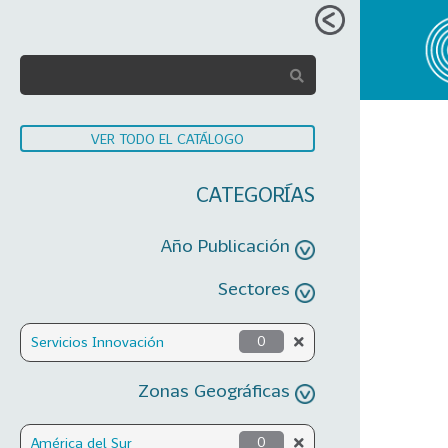
VER TODO EL CATÁLOGO
CATEGORÍAS
Año Publicación
Sectores
Servicios Innovación
0
Zonas Geográficas
América del Sur
0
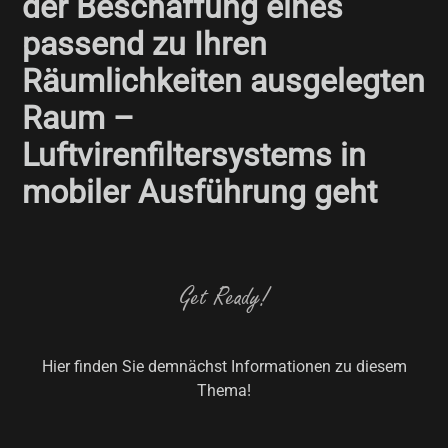
der Beschaffung eines
passend zu Ihren
Räumlichkeiten ausgelegten
Raum –
Luftvirenfiltersystems in
mobiler Ausführung geht
Get Ready!
Hier finden Sie demnächst Informationen zu diesem
Thema!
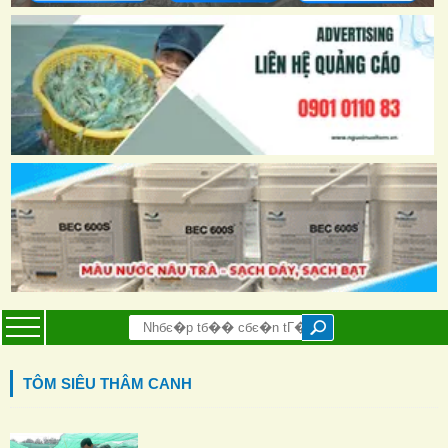
TÔM SIÊU THÂM CANH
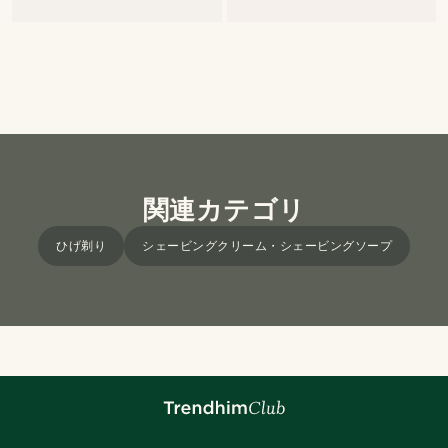
関連カテゴリ
ひげ剃り
シェービングクリーム・シェービングソープ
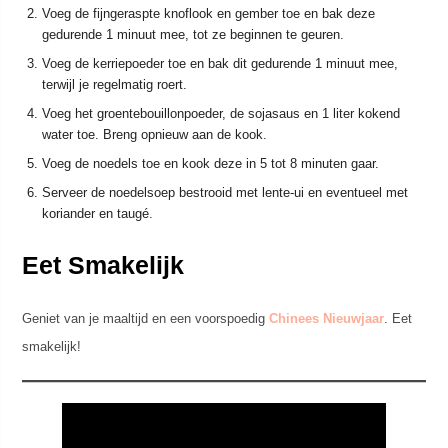
Voeg de fijngeraspte knoflook en gember toe en bak deze
gedurende 1 minuut mee, tot ze beginnen te geuren.
Voeg de kerriepoeder toe en bak dit gedurende 1 minuut mee,
terwijl je regelmatig roert.
Voeg het groentebouillonpoeder, de sojasaus en 1 liter kokend
water toe. Breng opnieuw aan de kook.
Voeg de noedels toe en kook deze in 5 tot 8 minuten gaar.
Serveer de noedelsoep bestrooid met lente-ui en eventueel met
koriander en taugé.
Eet Smakelijk
Geniet van je maaltijd en een voorspoedig
Chinees Nieuwjaar
. Eet
smakelijk!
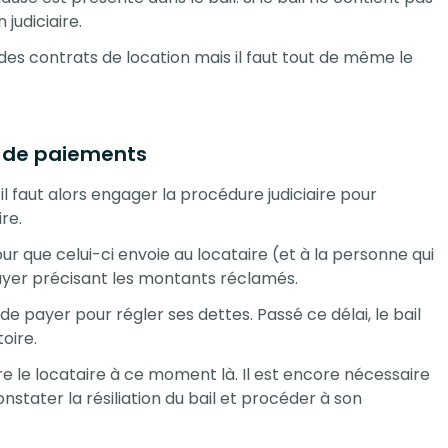
n judiciaire
.
 des contrats de location mais il faut tout de même le
 de paiements
l faut alors engager la procédure judiciaire pour
ire.
r que celui-ci envoie au locataire (et à la personne qui
er précisant les montants réclamés.
payer pour régler ses dettes. Passé ce délai, le bail
oire.
re le locataire à ce moment là. Il est encore nécessaire
onstater la résiliation du bail et procéder à son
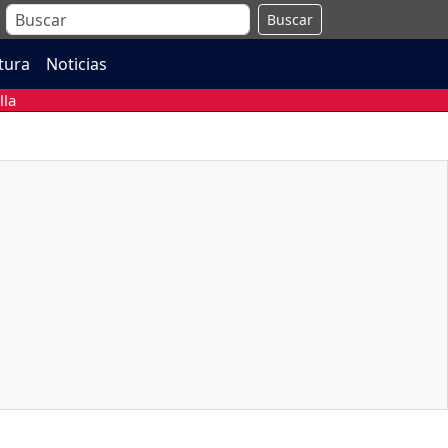
Buscar
atura
Noticias
lla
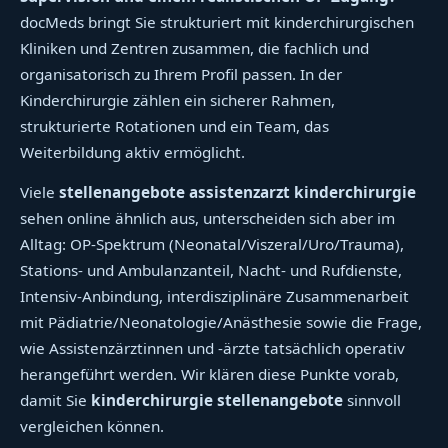
docMeds bringt Sie strukturiert mit kinderchirurgischen
Kliniken und Zentren zusammen, die fachlich und
organisatorisch zu Ihrem Profil passen. In der
Kinderchirurgie zählen ein sicherer Rahmen,
strukturierte Rotationen und ein Team, das
Weiterbildung aktiv ermöglicht.
Viele
stellenangebote assistenzarzt kinderchirurgie
sehen online ähnlich aus, unterscheiden sich aber im
Alltag: OP-Spektrum (Neonatal/Viszeral/Uro/Trauma),
Stations- und Ambulanzanteil, Nacht- und Rufdienste,
Intensiv-Anbindung, interdisziplinäre Zusammenarbeit
mit Pädiatrie/Neonatologie/Anästhesie sowie die Frage,
wie Assistenzärztinnen und -ärzte tatsächlich operativ
herangeführt werden. Wir klären diese Punkte vorab,
damit Sie
kinderchirurgie stellenangebote
sinnvoll
vergleichen können.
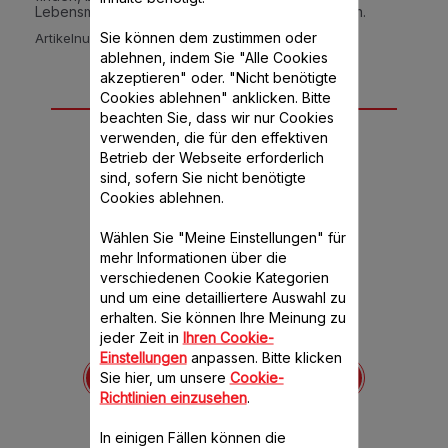
Lebensmittel aus Ihrem Vorrat verwenden können.
Sie können dem zustimmen oder
Artikelnummer :
CE9028CH2
ablehnen, indem Sie "Alle Cookies
akzeptieren" oder. "Nicht benötigte
Cookies ablehnen" anklicken. Bitte
10 Zubehör-Teil(e)
beachten Sie, dass wir nur Cookies
für dieses Produkt
verwenden, die für den effektiven
Betrieb der Webseite erforderlich
sind, sofern Sie nicht benötigte
Cookies ablehnen.
Wählen Sie "Meine Einstellungen" für
mehr Informationen über die
verschiedenen Cookie Kategorien
und um eine detailliertere Auswahl zu
erhalten. Sie können Ihre Meinung zu
jeder Zeit in
Ihren Cookie-
Set mit 8 Gläsern,
Komplette Abdeckung
Einstellungen
anpassen. Bitte klicken
4408
Zubehör für
SS
Sie hier, um unsere
Cookie-
multifunktionales
en Dampf
Er
Richtlinien einzusehen
.
Küchengerät Cookeo,
 Menge.
Verfüg
einfache Handhabung
In einigen Fällen können die
XA6140E1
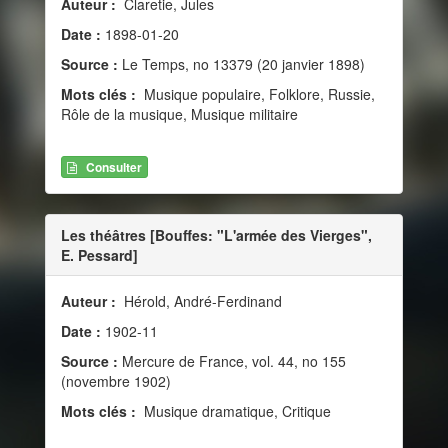
Auteur :
Claretie, Jules
Date :
1898-01-20
Source :
Le Temps, no 13379 (20 janvier 1898)
Mots clés :
Musique populaire, Folklore, Russie,
Rôle de la musique, Musique militaire
Consulter
Les théâtres [Bouffes: "L'armée des Vierges",
E. Pessard]
Auteur :
Hérold, André-Ferdinand
Date :
1902-11
Source :
Mercure de France, vol. 44, no 155
(novembre 1902)
Mots clés :
Musique dramatique, Critique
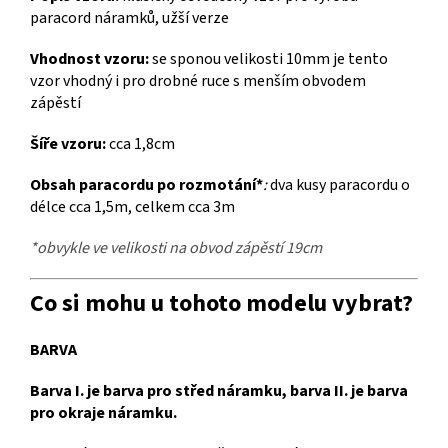
paracord náramků, užší verze
Vhodnost vzoru:
se sponou velikosti 10mm je tento
vzor vhodný i pro drobné ruce s menším obvodem
zápěstí
Šíře vzoru:
cca 1,8cm
Obsah paracordu po rozmotání
*
:
dva kusy paracordu o
délce cca 1,5m, celkem cca 3m
*obvykle ve velikosti na obvod zápěstí 19cm
Co si mohu u tohoto modelu vybrat?
BARVA
Barva I. je barva pro střed náramku, barva II. je barva
pro okraje náramku.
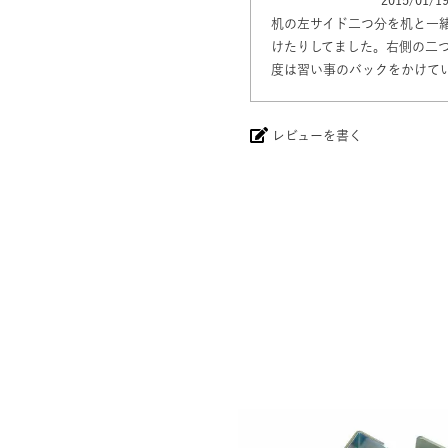
2015/01/1
机の左サイド二つ分を机と一
けたりしてました。右側の二
度は習い事のバックをかけて
レビューを書く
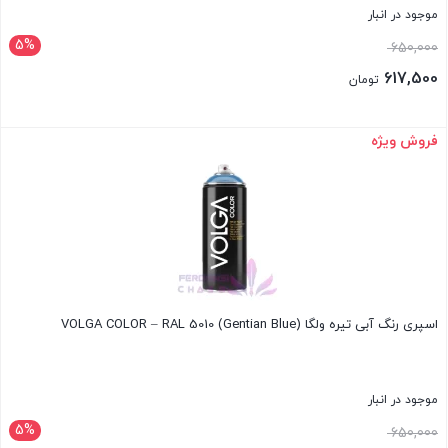
موجود در انبار
5%
قیمت
650,000
اصلی:
617,500
تومان
650,000 تومان
قیمت
بود.
فعلی:
فروش ویژه
بستن
617,500 تومان.
اسپری رنگ آبی تیره ولگا VOLGA COLOR – RAL 5010 (Gentian Blue)
موجود در انبار
5%
قیمت
650,000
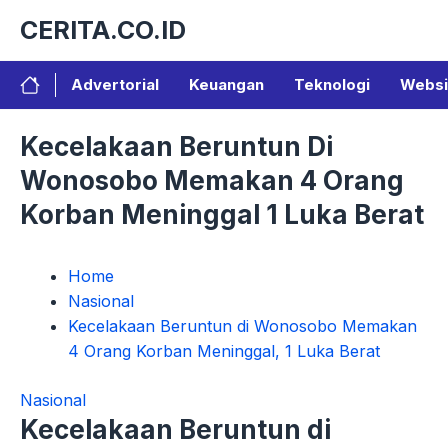
Langsung
CERITA.CO.ID
ke
isi
Advertorial
Keuangan
Teknologi
Websi
Kecelakaan Beruntun Di
Wonosobo Memakan 4 Orang
Korban Meninggal 1 Luka Berat
Home
Nasional
Kecelakaan Beruntun di Wonosobo Memakan
4 Orang Korban Meninggal, 1 Luka Berat
Nasional
Kecelakaan Beruntun di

• • • •

__ABOUT THIS TASK__
When you write out the data, keep every line exact and drop the pictures.

__RESPONSE TO THIS TASK__
VER TODO EL CATÁLOGO
CATEGORÍAS
Año Publicación
Sectores
Servicios Innovación
0
Zonas Geográficas
América del Sur
0
der Beschaffung eines
passend zu Ihren
Räumlichkeiten ausgelegten
Raum –
Luftvirenfiltersystems in
mobiler Ausführung geht
Get Ready!
Hier finden Sie demnächst Informationen zu diesem
Thema!
TÔM SIÊU THÂM CANH
関連カテゴリ
ひげ剃り
シェービングクリーム・シェービングソープ
Voeg de fijngeraspte knoflook en gember toe en bak deze
gedurende 1 minuut mee, tot ze beginnen te geuren.
Voeg de kerriepoeder toe en bak dit gedurende 1 minuut mee,
terwijl je regelmatig roert.
Voeg het groentebouillonpoeder, de sojasaus en 1 liter kokend
water toe. Breng opnieuw aan de kook.
Voeg de noedels toe en kook deze in 5 tot 8 minuten gaar.
Serveer de noedelsoep bestrooid met lente-ui en eventueel met
koriander en taugé.
Eet Smakelijk
Geniet van je maaltijd en een voorspoedig
Chinees Nieuwjaar
. Eet
smakelijk!
n judiciaire
.
 des contrats de location mais il faut tout de même le
 de paiements
l faut alors engager la procédure judiciaire pour
ire.
r que celui-ci envoie au locataire (et à la personne qui
er précisant les montants réclamés.
payer pour régler ses dettes. Passé ce délai, le bail
oire.
re le locataire à ce moment là. Il est encore nécessaire
onstater la résiliation du bail et procéder à son
Buscar
atura
Noticias
lla
docMeds bringt Sie strukturiert mit kinderchirurgischen
Kliniken und Zentren zusammen, die fachlich und
organisatorisch zu Ihrem Profil passen. In der
Kinderchirurgie zählen ein sicherer Rahmen,
strukturierte Rotationen und ein Team, das
Weiterbildung aktiv ermöglicht.
Viele
stellenangebote assistenzarzt kinderchirurgie
sehen online ähnlich aus, unterscheiden sich aber im
Alltag: OP-Spektrum (Neonatal/Viszeral/Uro/Trauma),
Stations- und Ambulanzanteil, Nacht- und Rufdienste,
Intensiv-Anbindung, interdisziplinäre Zusammenarbeit
mit Pädiatrie/Neonatologie/Anästhesie sowie die Frage,
wie Assistenzärztinnen und -ärzte tatsächlich operativ
herangeführt werden. Wir klären diese Punkte vorab,
damit Sie
kinderchirurgie stellenangebote
sinnvoll
vergleichen können.
Lebensmittel aus Ihrem Vorrat verwenden können.
Sie können dem zustimmen oder
Artikelnummer :
CE9028CH2
ablehnen, indem Sie "Alle Cookies
akzeptieren" oder. "Nicht benötigte
Cookies ablehnen" anklicken. Bitte
10 Zubehör-Teil(e)
beachten Sie, dass wir nur Cookies
für dieses Produkt
verwenden, die für den effektiven
Betrieb der Webseite erforderlich
sind, sofern Sie nicht benötigte
Cookies ablehnen.
Wählen Sie "Meine Einstellungen" für
mehr Informationen über die
verschiedenen Cookie Kategorien
und um eine detailliertere Auswahl zu
erhalten. Sie können Ihre Meinung zu
jeder Zeit in
Ihren Cookie-
Set mit 8 Gläsern,
Komplette Abdeckung
Einstellungen
anpassen. Bitte klicken
4408
Zubehör für
SS
Sie hier, um unsere
Cookie-
multifunktionales
en Dampf
Er
Richtlinien einzusehen
.
Küchengerät Cookeo,
 Menge.
Verfüg
einfache Handhabung
In einigen Fällen können die
XA6140E1
Auteur :
Claretie, Jules
Date :
1898-01-20
Source :
Le Temps, no 13379 (20 janvier 1898)
Mots clés :
Musique populaire, Folklore, Russie,
Rôle de la musique, Musique militaire
Consulter
Les théâtres [Bouffes: "L'armée des Vierges",
E. Pessard]
Auteur :
Hérold, André-Ferdinand
Date :
1902-11
Source :
Mercure de France, vol. 44, no 155
(novembre 1902)
Mots clés :
Musique dramatique, Critique
paracord náramků, užší verze
Vhodnost vzoru:
se sponou velikosti 10mm je tento
vzor vhodný i pro drobné ruce s menším obvodem
zápěstí
Šíře vzoru:
cca 1,8cm
Obsah paracordu po rozmotání
*
:
dva kusy paracordu o
délce cca 1,5m, celkem cca 3m
*obvykle ve velikosti na obvod zápěstí 19cm
Co si mohu u tohoto modelu vybrat?
BARVA
Barva I. je barva pro střed náramku, barva II. je barva
pro okraje náramku.
2015/01/1
机の左サイド二つ分を机と一
けたりしてました。右側の二
度は習い事のバックをかけて
レビューを書く
موجود در انبار
5%
قیمت
650,000
اصلی:
617,500
تومان
650,000 تومان
قیمت
بود.
فعلی:
فروش ویژه
بستن
617,500 تومان.
اسپری رنگ آبی تیره ولگا VOLGA COLOR – RAL 5010 (Gentian Blue)
موجود در انبار
5%
قیمت
650,000
Langsung
CERITA.CO.ID
ke
isi
Advertorial
Keuangan
Teknologi
Websi
Kecelakaan Beruntun Di
Wonosobo Memakan 4 Orang
Korban Meninggal 1 Luka Berat
Home
Nasional
Kecelakaan Beruntun di Wonosobo Memakan
4 Orang Korban Meninggal, 1 Luka Berat
Nasional
Kecelakaan Beruntun di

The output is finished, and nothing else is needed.